■ EXERCISE: Your job with the data below: print everything from the line that holds "brown stain shows" down to the line that holds "carcinoma (ovarian) tissue", ends included, exactly, and nothing else.

■ STORED DATA:
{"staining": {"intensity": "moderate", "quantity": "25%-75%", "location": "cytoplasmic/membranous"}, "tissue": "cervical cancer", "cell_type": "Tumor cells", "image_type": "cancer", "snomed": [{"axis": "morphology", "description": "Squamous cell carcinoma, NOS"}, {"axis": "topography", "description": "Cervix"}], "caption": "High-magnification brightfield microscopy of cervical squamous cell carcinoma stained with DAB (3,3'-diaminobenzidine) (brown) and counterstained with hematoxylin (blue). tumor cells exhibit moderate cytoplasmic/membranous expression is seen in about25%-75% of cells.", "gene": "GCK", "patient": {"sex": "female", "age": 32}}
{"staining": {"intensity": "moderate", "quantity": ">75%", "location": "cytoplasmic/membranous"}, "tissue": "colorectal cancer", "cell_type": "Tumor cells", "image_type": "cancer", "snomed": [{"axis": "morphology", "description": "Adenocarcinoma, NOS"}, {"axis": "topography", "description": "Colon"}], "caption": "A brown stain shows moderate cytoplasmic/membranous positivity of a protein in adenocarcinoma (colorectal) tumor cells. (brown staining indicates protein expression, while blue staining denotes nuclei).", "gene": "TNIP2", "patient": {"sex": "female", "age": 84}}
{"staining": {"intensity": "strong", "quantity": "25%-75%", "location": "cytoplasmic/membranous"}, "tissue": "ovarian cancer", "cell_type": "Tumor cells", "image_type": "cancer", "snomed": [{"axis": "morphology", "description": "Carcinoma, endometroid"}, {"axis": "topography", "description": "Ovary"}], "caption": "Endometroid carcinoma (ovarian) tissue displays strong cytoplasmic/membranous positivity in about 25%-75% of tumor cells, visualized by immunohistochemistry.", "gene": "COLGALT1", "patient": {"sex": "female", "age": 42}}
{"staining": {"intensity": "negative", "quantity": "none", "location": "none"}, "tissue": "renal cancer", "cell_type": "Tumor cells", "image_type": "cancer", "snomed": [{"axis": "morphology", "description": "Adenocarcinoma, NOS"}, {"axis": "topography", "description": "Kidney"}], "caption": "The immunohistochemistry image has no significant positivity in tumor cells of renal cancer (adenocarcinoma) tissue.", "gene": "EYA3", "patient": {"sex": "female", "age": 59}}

■ SOLUTION TO THIS PROBLEM:
{"staining": {"intensity": "moderate", "quantity": ">75%", "location": "cytoplasmic/membranous"}, "tissue": "colorectal cancer", "cell_type": "Tumor cells", "image_type": "cancer", "snomed": [{"axis": "morphology", "description": "Adenocarcinoma, NOS"}, {"axis": "topography", "description": "Colon"}], "caption": "A brown stain shows moderate cytoplasmic/membranous positivity of a protein in adenocarcinoma (colorectal) tumor cells. (brown staining indicates protein expression, while blue staining denotes nuclei).", "gene": "TNIP2", "patient": {"sex": "female", "age": 84}}
{"staining": {"intensity": "strong", "quantity": "25%-75%", "location": "cytoplasmic/membranous"}, "tissue": "ovarian cancer", "cell_type": "Tumor cells", "image_type": "cancer", "snomed": [{"axis": "morphology", "description": "Carcinoma, endometroid"}, {"axis": "topography", "description": "Ovary"}], "caption": "Endometroid carcinoma (ovarian) tissue displays strong cytoplasmic/membranous positivity in about 25%-75% of tumor cells, visualized by immunohistochemistry.", "gene": "COLGALT1", "patient": {"sex": "female", "age": 42}}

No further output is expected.